L'email de 4h02
Le ventilateur au plafond ronronnait doucement dans ma chambre à Abidjan, créant une mélodie familière qui accompagnait mes nuits d'étude. 3h47 du matin. Encore une fois, je repoussais le sommeil, hypnotisée par l'écran blafard de mon MacBook — cadeau de mes parents pour mon entrée à l'université. Déjà vieux de trois ans, mais encore fidèle, comme un compagnon silencieux de mes insomnies.
Un nouvel email clignotait dans ma boîte de réception. Ma mère. Envoyé il y a deux heures.
"Ma fille, tes notes sont excellentes mais quand vas-tu enfin te concentrer sur quelque chose de plus... réaliste ?"
Je soupirai. Réaliste. Le mot sonnait comme une prison. Mon compte bancaire affichait un chiffre respectable pour une étudiante, mais ridicule comparé à mes rêves. Mes parents m'offraient le confort : université privée, petite voiture, sorties avec mes amis. Mais ils n'avaient jamais compris cette passion brûlante qui me dévorait, tournée vers un monde si lointain qu'il leur paraissait irréel.
Cinq ans d'études de traduction à l'université Félix Houphouët-Boigny. Cinq ans à apprendre le coréen en autodidacte, pendant que mes camarades riaient doucement :
— Encore tes dessins animés coréens ?
Cinq ans à dévorer des K-dramas avec les sous-titres français, puis anglais, puis sans sous-titres du tout.
Mes parents appelaient ça une "phase". Comme ma période Twilight à quinze ans. Mais ce n'était pas une phase. C'était une obsession qui me consumait, qui donnait un sens à mes nuits blanches.
Sur mon mur, des posters soigneusement alignés : IU, BTS, et... lui. Lee Soohyuk. Depuis trois ans, son regard intense me fixait, capturé dans une affiche de tomorrow. Parfois, j'avais l'impression qu'il me jugeait, ses yeux sombres murmurant : Qu'est-ce que tu fais de ta vie ?
Je baissai les paupières, fatiguée de cette question lancinante. Mes parents voulaient que je postule pour un master en commerce international. "Plus pratique, ma chérie. Tu pourras travailler dans l'import-export." Mais moi, je rêvais de traduire des scripts, de bâtir un pont entre les cultures, de faire découvrir la beauté de la langue coréenne à l'Afrique.
Mon téléphone vibra. Notification Gmail. 4h02 du matin.
L'expéditeur me fit froncer les sourcils : KStar Entertainment – Opportunities Abroad.
Spam ? Probablement. Mais l'objet me fit hésiter :
"Urgent – Traductrice Française/Anglaise pour Projet Confidentiel – Très Bien Rémunéré."
Mon cœur accéléra. Ma main tremblait légèrement en cliquant.

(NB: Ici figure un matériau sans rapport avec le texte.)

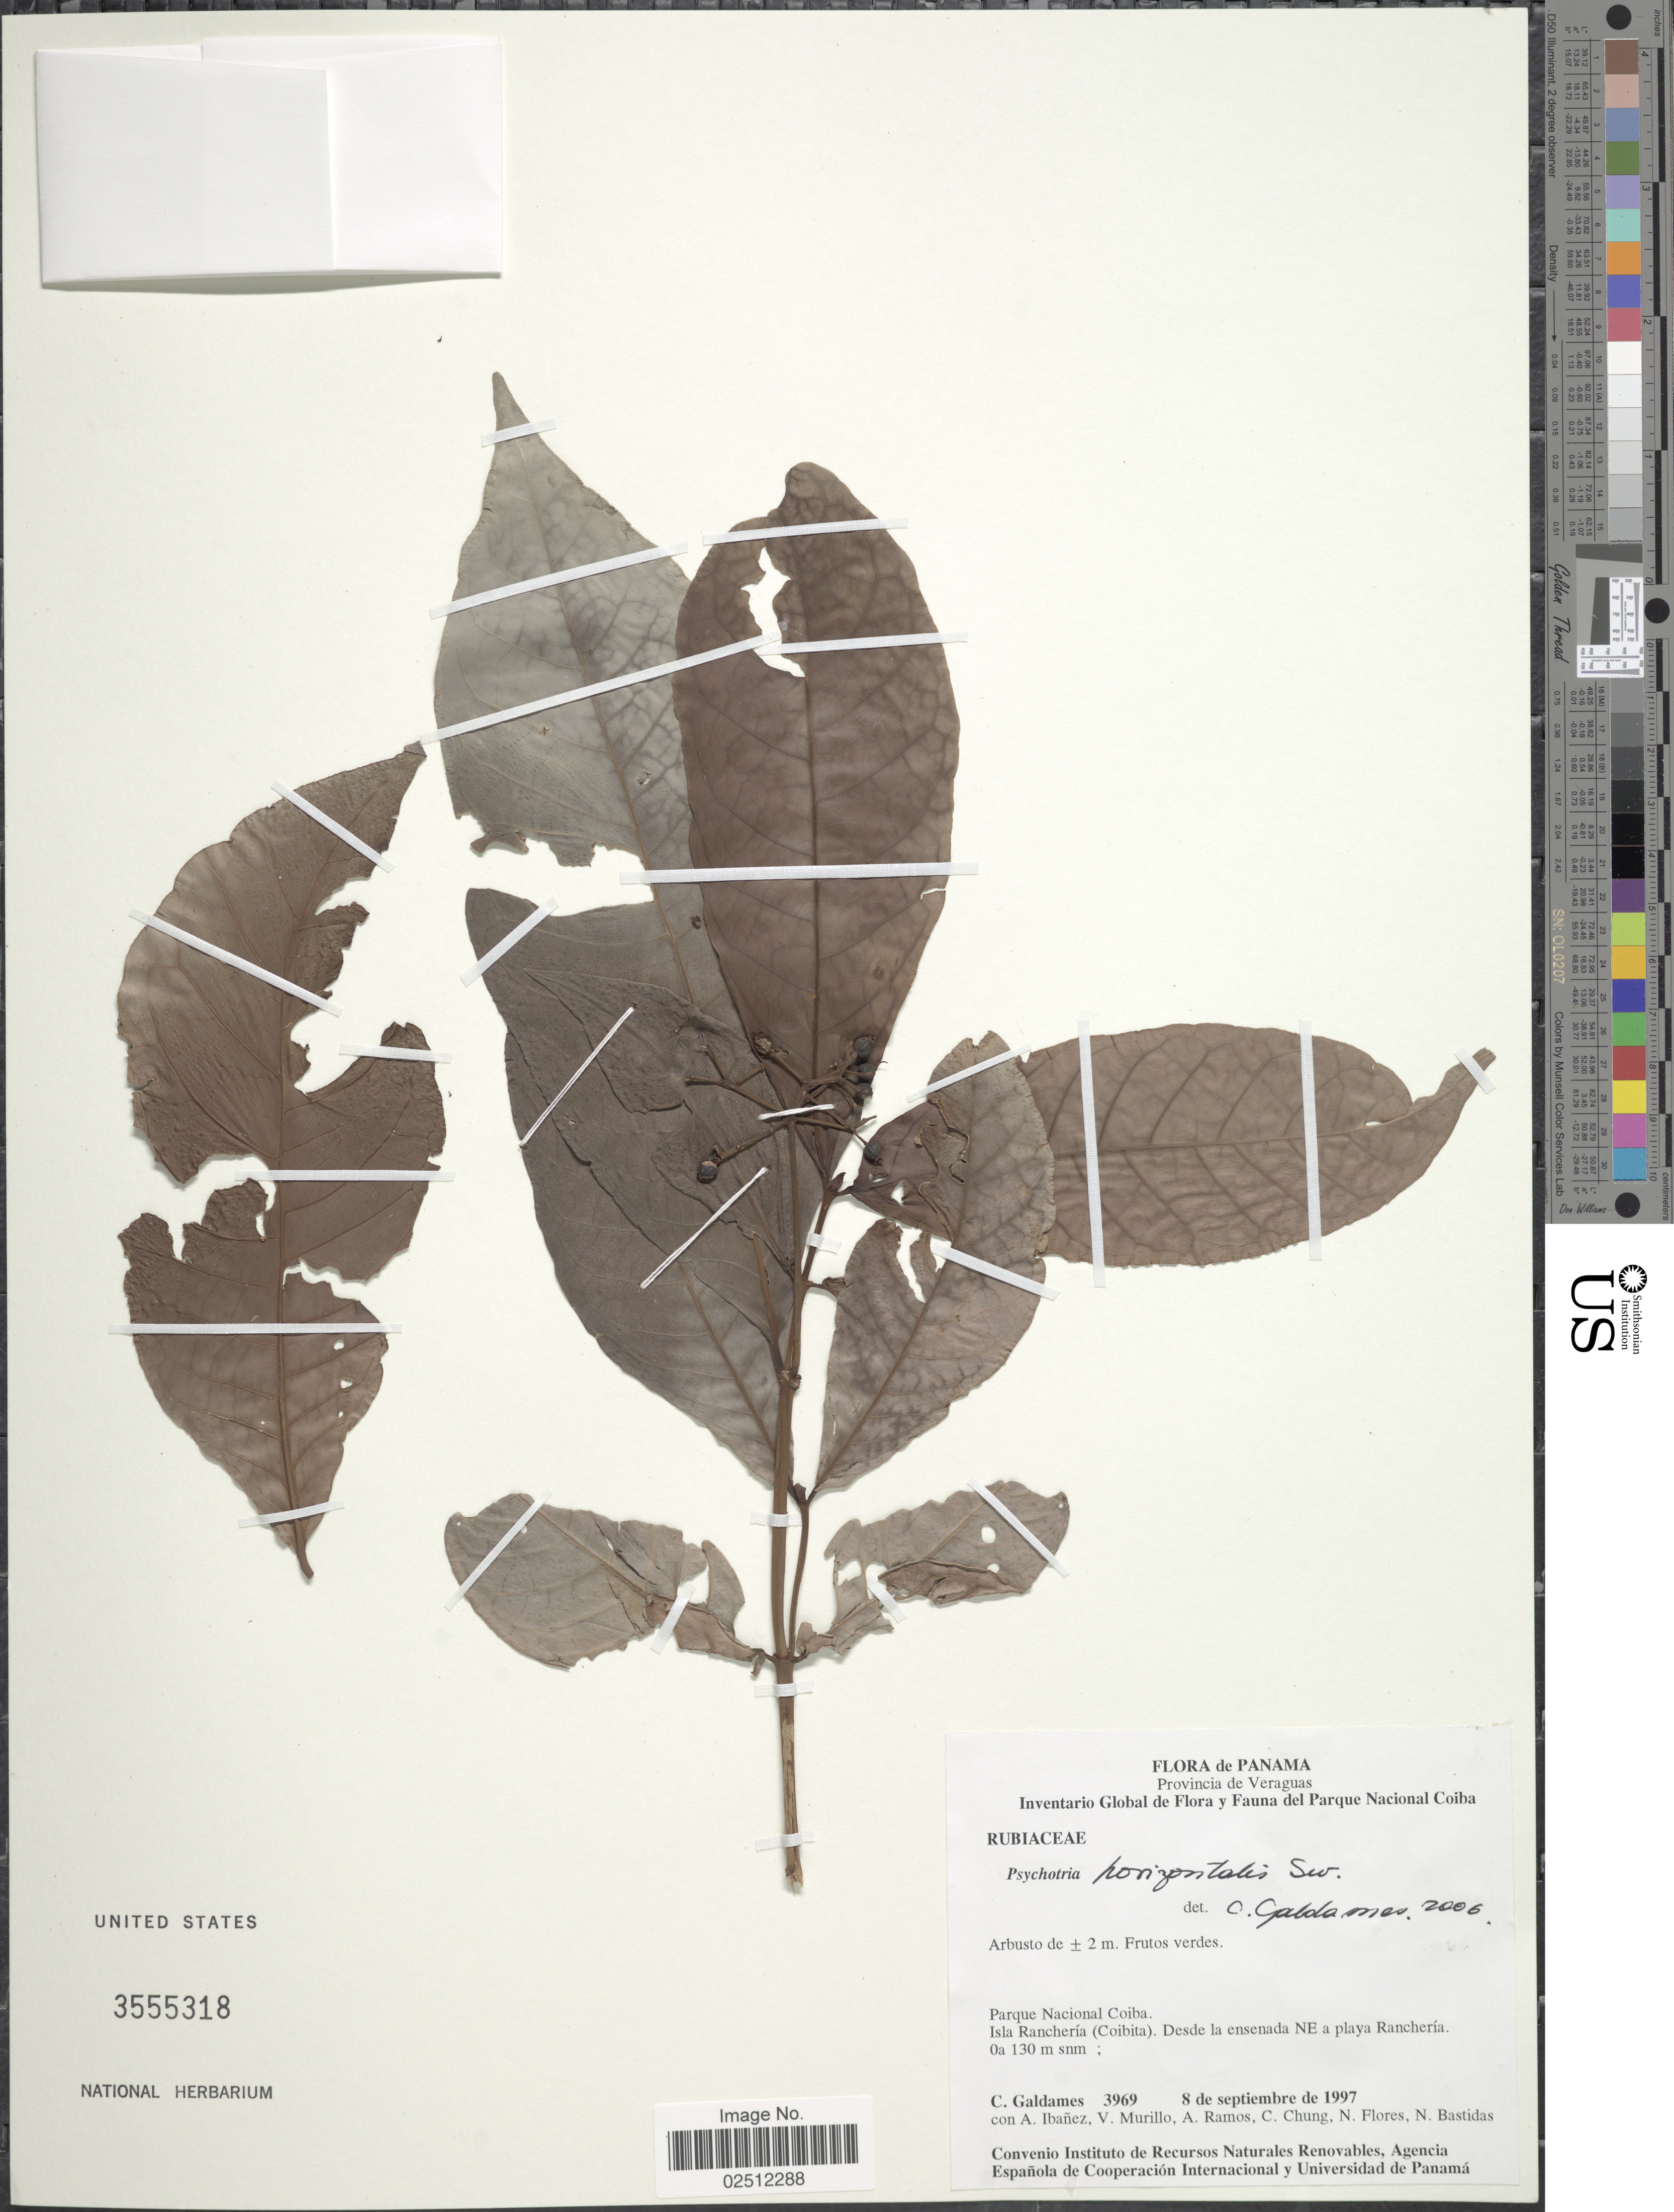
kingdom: Plantae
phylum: Tracheophyta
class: Magnoliopsida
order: Gentianales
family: Rubiaceae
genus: Psychotria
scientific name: Psychotria horizontalis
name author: Sw.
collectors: C. Galdames, A. Ibáñez, V. Murillo, A. Ramos & et al.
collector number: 3969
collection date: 1997-09-08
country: Panama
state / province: Veraguas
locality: Parque Nacional Coiba. Isla Ranchería (Coibita). Desde la ensenada NE a playa Ranchería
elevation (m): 130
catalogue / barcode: US 3555318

Le contenu était professionnel, presque trop parfait :
Mademoiselle,
Nous avons trouvé votre profil sur LinkedIn concernant vos compétences en traduction français-anglais-coréen. Notre client recherche une traductrice expérimentée pour un projet cinématographique de grande envergure.
Conditions :
- Traduction d'un script complet (120 pages)
- Accord de confidentialité stricte
- Rémunération : 5000 USD
- Délai : 3 semaines
- Travail entièrement à distance
Si vous êtes intéressée, veuillez répondre dans les 24h. Le projet commence immédiatement.
Cordialement,
Ms. Park Jin-Ah
KStar Entertainment
Je restai figée. Cinq mille dollars.
Je relus une fois. Deux fois. Trois fois. Cinq mille dollars américains. Presque trois millions de francs CFA. De quoi financer la fin de mes études, aider mes parents, et même économiser pour ce voyage en Corée que je n'osais qu'imaginer.
Mais... c'était trop beau. Forcément une arnaque. Mon esprit rationnel criait faux site, faux mail, attention ! Pourtant, une petite voix insistait : Et si... et si c'était vrai ?
Mes doigts tremblaient au-dessus du clavier. Le ventilateur ronronnait toujours, indifférent, tandis que je retenais mon souffle.
À 4h05 du matin, dans ma chambre d'Abidjan, avec pour seuls témoins Lee Soohyuk sur son poster et le bourdonnement paresseux du ventilateur, j'écrivis la réponse qui allait bouleverser ma vie :
Madame Park,
Je suis très intéressée par votre proposition. Mes qualifications en traduction et ma maîtrise du coréen me permettent d'accepter ce défi. Je peux commencer immédiatement.
Cordialement,
[Mellyhan]
Je cliquai sur "envoyer" avant de pouvoir me rétracter.
Quand je relevai les yeux, Lee Soohyuk semblait me sourire. Pour la première fois.